彼女の美顔探知機に全く引っかからなかったのですから、やはりあの場所にローランはい
なかったのです。
でも…
「…何となく、もっと前から仕えているんだと思ってたわ」
「何故ですか?」
「何故って…」
それは、彼の王子に対する態度が、非常に一途な気がするからでした。
「…だってローラン、王子の事が大好きそうなんだもの」
「っ!」
彼女の不意の攻撃に、横を歩く美丈夫が噴き出しました。
「…だ、大好きですか…? それは私も王子の事は大事に思っていますが…」
頬を赤らめてそう言う身辺警護の長は、何だか可愛らしく感じます。
そう、王子の周りには、こんなに王子の事を思ってくれている臣下もいるのに。
エルヴィーラ様はローランの顔をまっすぐに見ると、真剣に問い掛けます。
「ローランは、王子が王位を継げば、この国は今よりももっと良くなるって思ってる?」
「……」
彼女の真意が見えないせいか、それとも話が飛びすぎているせいか、またもローランの
返答に間が空きました。

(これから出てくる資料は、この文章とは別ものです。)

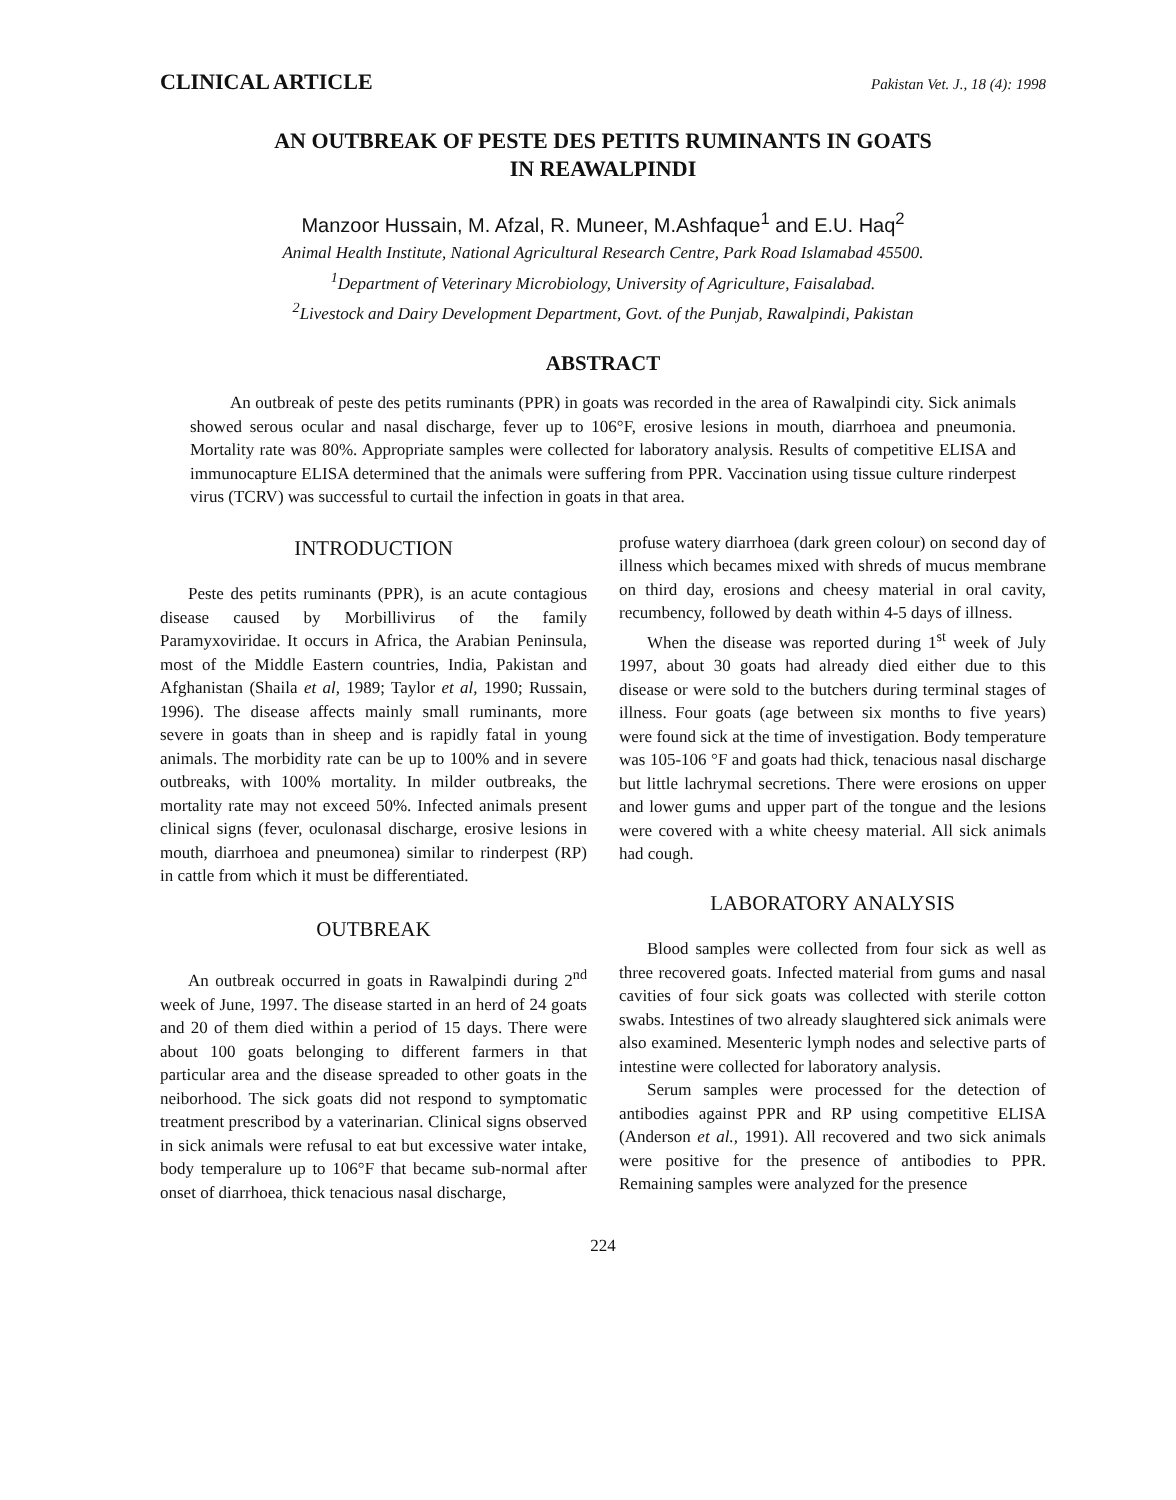CLINICAL ARTICLE Pakistan Vet. J., 18 (4): 1998
AN OUTBREAK OF PESTE DES PETITS RUMINANTS IN GOATS
IN REAWALPINDI
Manzoor Hussain, M. Afzal, R. Muneer, M.Ashfaque<sup>1</sup> and E.U. Haq<sup>2</sup>
Animal Health Institute, National Agricultural Research Centre, Park Road Islamabad 45500.
<sup>1</sup> Department of Veterinary Microbiology, University of Agriculture, Faisalabad.
<sup>2</sup> Livestock and Dairy Development Department, Govt. of the Punjab, Rawalpindi, Pakistan
ABSTRACT
An outbreak of peste des petits ruminants (PPR) in goats was recorded in the area of Rawalpindi city. Sick animals showed serous ocular and nasal discharge, fever up to 106°F, erosive lesions in mouth, diarrhoea and pneumonia. Mortality rate was 80%. Appropriate samples were collected for laboratory analysis. Results of competitive ELISA and immunocapture ELISA determined that the animals were suffering from PPR. Vaccination using tissue culture rinderpest virus (TCRV) was successful to curtail the infection in goats in that area.
INTRODUCTION
Peste des petits ruminants (PPR), is an acute contagious disease caused by Morbillivirus of the family Paramyxoviridae. It occurs in Africa, the Arabian Peninsula, most of the Middle Eastern countries, India, Pakistan and Afghanistan (Shaila et al, 1989; Taylor et al, 1990; Russain, 1996). The disease affects mainly small ruminants, more severe in goats than in sheep and is rapidly fatal in young animals. The morbidity rate can be up to 100% and in severe outbreaks, with 100% mortality. In milder outbreaks, the mortality rate may not exceed 50%. Infected animals present clinical signs (fever, oculonasal discharge, erosive lesions in mouth, diarrhoea and pneumonea) similar to rinderpest (RP) in cattle from which it must be differentiated.
OUTBREAK
An outbreak occurred in goats in Rawalpindi during 2<sup>nd</sup> week of June, 1997. The disease started in an herd of 24 goats and 20 of them died within a period of 15 days. There were about 100 goats belonging to different farmers in that particular area and the disease spreaded to other goats in the neiborhood. The sick goats did not respond to symptomatic treatment prescribod by a vaterinarian. Clinical signs observed in sick animals were refusal to eat but excessive water intake, body temperalure up to 106°F that became sub-normal after onset of diarrhoea, thick tenacious nasal discharge,
profuse watery diarrhoea (dark green colour) on second day of illness which becames mixed with shreds of mucus membrane on third day, erosions and cheesy material in oral cavity, recumbency, followed by death within 4-5 days of illness.
When the disease was reported during 1<sup>st</sup> week of July 1997, about 30 goats had already died either due to this disease or were sold to the butchers during terminal stages of illness. Four goats (age between six months to five years) were found sick at the time of investigation. Body temperature was 105-106 °F and goats had thick, tenacious nasal discharge but little lachrymal secretions. There were erosions on upper and lower gums and upper part of the tongue and the lesions were covered with a white cheesy material. All sick animals had cough.
LABORATORY ANALYSIS
Blood samples were collected from four sick as well as three recovered goats. Infected material from gums and nasal cavities of four sick goats was collected with sterile cotton swabs. Intestines of two already slaughtered sick animals were also examined. Mesenteric lymph nodes and selective parts of intestine were collected for laboratory analysis.
Serum samples were processed for the detection of antibodies against PPR and RP using competitive ELISA (Anderson et al., 1991). All recovered and two sick animals were positive for the presence of antibodies to PPR. Remaining samples were analyzed for the presence
224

ですが、彼女の表情が真剣なのを見て取ると、ローランはきっぱ
りと言い切るのです。
「ええ、もちろんそう思っています。私も、臣下の者たち全員が」
ローランの力強い言葉を聞いて、先ほどまで重かった胸のつかえが少し軽くなった気が
しました。

大丈夫――
そんなにひとりで思い悩まなくても、きっと大丈夫――

彼女は心の中でそう呼びかけるのでした。

自室には間もなく到着し、ローランは去り際にこんな事を言いました。
「ご存知でしたか、エルヴィーラ様。この国の厳しい気候は、花が大変自生しにくいので
すよ」
「…あら、でもガゼボにはたくさん咲いているでしょう?」
彼女の疑問はもう予想出来ていたという顔で、ローランが続けます。
「エルヴィーラ様の国は、森や山に囲まれ、花々も美しく咲く国だったでしょう?」
「ええ、そうよ」
そう言いながら、ローランは故郷に来た事がないはず、という事を思い出していました。
(王子にでも聞いたのかしら?)
そしてまた、ローランが何故今そんな話をして来たのか、真意を汲み取ろうと顔を見上
げます。
彼はそれに構わず話を続けます。
「ガゼボはエルヴィーラ様がいらっしゃる少し前に完成させたんです。花々は四年前から
育てているものですが」
「…四年前?」
「…ジラルディーノ王国に行った時、種をいただいて来たそうです。先ほども言いました
が、この国で育てるのは手が掛かるのですが、それは大事にお育てになっていました」
「…!」
「あそこにガゼボを立てれば、エルヴィーラ様も国を思い出す事が出来るでしょう?」
「……」
エルヴィーラ様は言葉にはしませんでしたが、ローランが誰の事を言っているのかは明
らかです。
「…そういう方です」
そう言うとローランは、満足したように頭を下げ、来た道を戻って行きます。彼女は嬉
しいような悔しいような、よく分からない気持ちになりました。
よく分からない気持ちは今日はもうたくさんで、でも確実に、彼女の心は軽くなってい
るのです。
だからローランの背中に呼び掛けます。
「本当に、大好きなのね!」
すると、彼は振り返って言います。
「…大好き、というか恩人なんです。私にとって」

――恩人?

それはまた考えの及ばない言葉が出て来たものです。彼女がその答えを聞く前に、見る
者全てを篭絡させる笑顔で、最後の追い討ちを放った後、ついに彼は立ち去ったのでした。